TO DO → Put the following lines into a numbered list, skipping any blank lines and leaving the pictures out of your answer.

INPUT DATA →
[Start of section]

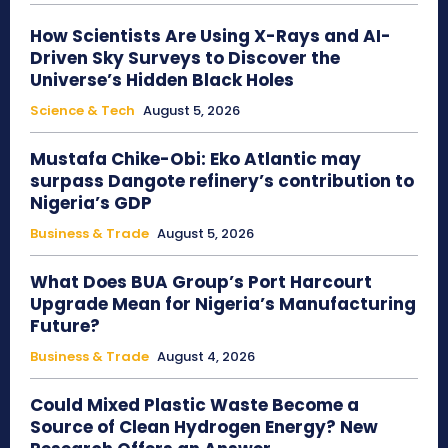
How Scientists Are Using X-Rays and AI-
Driven Sky Surveys to Discover the
Universe’s Hidden Black Holes
Science & Tech
August 5, 2026
Mustafa Chike-Obi: Eko Atlantic may
surpass Dangote refinery’s contribution to
Nigeria’s GDP
Business & Trade
August 5, 2026
What Does BUA Group’s Port Harcourt
Upgrade Mean for Nigeria’s Manufacturing
Future?
Business & Trade
August 4, 2026
Could Mixed Plastic Waste Become a
Source of Clean Hydrogen Energy? New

[End of section]

EXERCISE ANSWER →
1. How Scientists Are Using X-Rays and AI-
2. Driven Sky Surveys to Discover the
3. Universe’s Hidden Black Holes
4. Science & Tech
5. August 5, 2026
6. Mustafa Chike-Obi: Eko Atlantic may
7. surpass Dangote refinery’s contribution to
8. Nigeria’s GDP
9. Business & Trade
10. August 5, 2026
11. What Does BUA Group’s Port Harcourt
12. Upgrade Mean for Nigeria’s Manufacturing
13. Future?
14. Business & Trade
15. August 4, 2026
16. Could Mixed Plastic Waste Become a
17. Source of Clean Hydrogen Energy? New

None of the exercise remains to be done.